The real problem, apart from the music, was how to make me look like I was in my mid 20s. And they failed dismally. It was a very expensive team of make-up artists, hair and costume people. And they managed to reduce me from 46 to 45. You see this bunch of mid 20s pop musicians and this tragic middle-aged Parisian prostitute wearing too much rouge and a lot of semi-visible lifting tape.
How did you cope with the dance moves?
I had a brilliant choreographer. He'd put the music on and go, 'OK Hugh, just express yourself'. And half an hour later I'd still be standing there because I had no self to express. Literally there's no dance in me. So for the first time in my career I had to resort to alcohol and had quite a nice day in the end.
Didn't you have to learn how to play the piano for the part?
You can't fake it. I just had to learn it. It's amazing what terror of humiliation will do. You just force yourself to do these things. But weirdly I got to enjoy it. And then I found I couldn't stop playing and I drove the set mad. By that time, the computer flattery had come to make me believe I had a lovely voice as well. By coincidence my teacher at Latymer in Hammersmith was Mrs Lloyd Webber. But I wasted that opportunity horribly.
What were you into in the '80s?
I was sitting there invisibly, in a silent room watching 'Newsnight'. Especially if there was a big disaster. I was living in my brother's house and he had truly shocking taste. There was wall to wall Dire Straits and quite a lot of Gypsy Kings or were they queens? Probably both.
Do you ever get nervous when you're performing?
I dry all the time now. About once every two weeks we'll be doing a perfectly straightforward scene and I'll know something's amiss because one of my armpits starts to sweat like a wolf and my tongue swells to twice its normal size. And I can't remember any lines at all. The make-up guys bring me my brown paper bag which I breathe into because I'm hyper-ventilating.
How easy is it to get the right chemistry with your co-star?
It's total luck really. Very often you do a film and you think this is marvellous chemistry and then the film comes out and everyone says there was zip. Conversely there are times, like this film, when you absolutely loathe your co-star and everyone says that's marvellous chemistry. Before that gets misquoted, I did, of course, love working with Drew(Barrymore).
You've made some grumpy old man comments over the years. What really irritates you?
It would be much quicker to tell you what doesn't irritate me. I don't know what's wrong with me. Literally everything. If I'm making a text message and I have to wait, I'm almost in despair with rage. If there's a very nice elderly person in front of me in the queue at the post office, I want to throw them bodily to the floor. That can't be healthy.

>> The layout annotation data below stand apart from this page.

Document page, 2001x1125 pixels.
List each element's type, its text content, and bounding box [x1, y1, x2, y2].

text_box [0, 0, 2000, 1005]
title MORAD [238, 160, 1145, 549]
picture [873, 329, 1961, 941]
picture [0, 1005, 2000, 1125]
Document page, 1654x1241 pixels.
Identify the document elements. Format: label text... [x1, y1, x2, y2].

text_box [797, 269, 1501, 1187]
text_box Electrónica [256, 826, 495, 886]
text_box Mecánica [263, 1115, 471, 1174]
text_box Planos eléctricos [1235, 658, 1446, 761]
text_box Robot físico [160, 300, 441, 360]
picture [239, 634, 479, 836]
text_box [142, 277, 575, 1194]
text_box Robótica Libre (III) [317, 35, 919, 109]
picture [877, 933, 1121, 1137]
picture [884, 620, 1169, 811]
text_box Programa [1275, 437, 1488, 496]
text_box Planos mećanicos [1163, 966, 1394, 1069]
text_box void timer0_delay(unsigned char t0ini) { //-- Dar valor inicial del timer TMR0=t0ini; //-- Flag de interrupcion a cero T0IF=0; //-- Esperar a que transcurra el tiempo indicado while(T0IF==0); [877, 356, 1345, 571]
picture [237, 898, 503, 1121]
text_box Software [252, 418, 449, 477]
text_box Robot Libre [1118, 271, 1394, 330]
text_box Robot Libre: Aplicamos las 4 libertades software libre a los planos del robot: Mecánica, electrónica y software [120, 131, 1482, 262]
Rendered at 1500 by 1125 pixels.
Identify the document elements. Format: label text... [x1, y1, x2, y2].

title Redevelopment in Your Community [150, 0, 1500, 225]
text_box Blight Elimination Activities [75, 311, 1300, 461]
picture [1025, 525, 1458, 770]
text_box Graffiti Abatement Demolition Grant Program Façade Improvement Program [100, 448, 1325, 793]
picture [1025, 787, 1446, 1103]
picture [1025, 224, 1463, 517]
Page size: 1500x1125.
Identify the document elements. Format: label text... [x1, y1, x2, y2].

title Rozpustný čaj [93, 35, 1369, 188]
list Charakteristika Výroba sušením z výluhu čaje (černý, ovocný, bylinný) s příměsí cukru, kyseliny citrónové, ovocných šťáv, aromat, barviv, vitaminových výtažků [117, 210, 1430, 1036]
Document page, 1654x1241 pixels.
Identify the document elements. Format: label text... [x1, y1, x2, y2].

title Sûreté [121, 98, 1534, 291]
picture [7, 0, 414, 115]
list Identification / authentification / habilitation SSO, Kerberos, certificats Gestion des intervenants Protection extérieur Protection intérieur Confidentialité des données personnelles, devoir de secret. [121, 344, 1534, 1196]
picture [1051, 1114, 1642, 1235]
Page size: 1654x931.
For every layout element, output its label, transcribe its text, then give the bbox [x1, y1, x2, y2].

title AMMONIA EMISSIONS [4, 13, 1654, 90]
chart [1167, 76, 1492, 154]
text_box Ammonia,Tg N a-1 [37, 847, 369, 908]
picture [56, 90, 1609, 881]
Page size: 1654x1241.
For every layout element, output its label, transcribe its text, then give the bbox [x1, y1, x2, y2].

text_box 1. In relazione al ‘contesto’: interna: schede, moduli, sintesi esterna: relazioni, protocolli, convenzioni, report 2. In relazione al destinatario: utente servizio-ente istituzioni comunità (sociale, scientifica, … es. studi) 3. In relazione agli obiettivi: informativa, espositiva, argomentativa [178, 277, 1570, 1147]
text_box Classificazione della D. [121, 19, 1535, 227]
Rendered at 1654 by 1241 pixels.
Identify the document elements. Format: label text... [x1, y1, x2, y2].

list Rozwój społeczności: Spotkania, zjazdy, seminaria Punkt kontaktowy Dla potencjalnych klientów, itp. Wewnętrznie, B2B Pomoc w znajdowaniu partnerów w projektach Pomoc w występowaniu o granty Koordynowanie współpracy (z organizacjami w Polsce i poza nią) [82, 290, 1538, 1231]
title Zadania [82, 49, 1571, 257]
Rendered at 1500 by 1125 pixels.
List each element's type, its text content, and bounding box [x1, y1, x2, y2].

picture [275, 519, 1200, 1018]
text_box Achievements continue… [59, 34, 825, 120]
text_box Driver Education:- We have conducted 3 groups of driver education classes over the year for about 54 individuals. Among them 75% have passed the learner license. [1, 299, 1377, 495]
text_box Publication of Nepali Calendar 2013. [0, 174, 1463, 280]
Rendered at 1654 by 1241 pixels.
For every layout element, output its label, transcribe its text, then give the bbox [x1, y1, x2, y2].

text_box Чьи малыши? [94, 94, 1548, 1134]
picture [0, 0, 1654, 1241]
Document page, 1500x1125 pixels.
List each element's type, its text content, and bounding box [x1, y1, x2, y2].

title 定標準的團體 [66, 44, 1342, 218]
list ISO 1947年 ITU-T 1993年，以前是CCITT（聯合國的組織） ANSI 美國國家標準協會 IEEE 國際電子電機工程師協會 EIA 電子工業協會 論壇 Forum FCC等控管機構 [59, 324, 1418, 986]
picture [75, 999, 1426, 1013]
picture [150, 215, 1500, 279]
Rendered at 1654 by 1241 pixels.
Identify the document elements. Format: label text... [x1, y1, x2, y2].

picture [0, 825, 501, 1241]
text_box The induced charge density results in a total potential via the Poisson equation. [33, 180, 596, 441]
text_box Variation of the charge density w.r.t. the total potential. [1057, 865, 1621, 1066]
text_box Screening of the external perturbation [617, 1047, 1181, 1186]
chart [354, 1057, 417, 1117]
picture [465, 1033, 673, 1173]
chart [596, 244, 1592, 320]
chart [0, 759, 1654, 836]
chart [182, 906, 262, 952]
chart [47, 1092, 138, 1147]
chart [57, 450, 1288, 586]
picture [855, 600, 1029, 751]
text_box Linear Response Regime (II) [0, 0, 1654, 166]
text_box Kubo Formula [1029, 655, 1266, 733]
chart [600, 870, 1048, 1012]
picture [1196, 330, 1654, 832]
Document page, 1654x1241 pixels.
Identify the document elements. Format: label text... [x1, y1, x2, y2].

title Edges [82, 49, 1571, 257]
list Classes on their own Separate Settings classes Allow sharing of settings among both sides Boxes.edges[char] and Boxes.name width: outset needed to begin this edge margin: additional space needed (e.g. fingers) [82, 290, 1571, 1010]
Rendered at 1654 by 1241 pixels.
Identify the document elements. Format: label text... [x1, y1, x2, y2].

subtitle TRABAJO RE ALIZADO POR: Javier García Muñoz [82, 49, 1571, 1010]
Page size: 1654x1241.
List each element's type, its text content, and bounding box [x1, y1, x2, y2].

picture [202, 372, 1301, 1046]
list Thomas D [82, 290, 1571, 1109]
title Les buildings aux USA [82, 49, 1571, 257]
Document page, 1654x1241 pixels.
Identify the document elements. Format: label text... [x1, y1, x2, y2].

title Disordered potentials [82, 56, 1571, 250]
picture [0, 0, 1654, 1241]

Do you enjoy playing playboys?
I quite like it. That's not the aspect of the part that attracts me. But I remember doing 'Bridget Jones' and finding that women are quite drawn to a character who's that much of a bastard. But then women are very inexplicable.
You seem to prefer acting in comedies...
I feel defensive of comedy. It is very difficult. I've never seen the point of me in a serious film. I mean I'm OK but if you want deep and serious I've always said get a Fiennes brother or someone like that.
Your character in the film takes a while to find Miss Right. Have you finally settled down?
Well I have taken a while to settle down. I can't pretend that I haven't. But my life is very nice now. I'm sorry to be a bore but I don't want to tell you any more than that.
'Music and Lyrics' is released in the UK on 9 February 2007.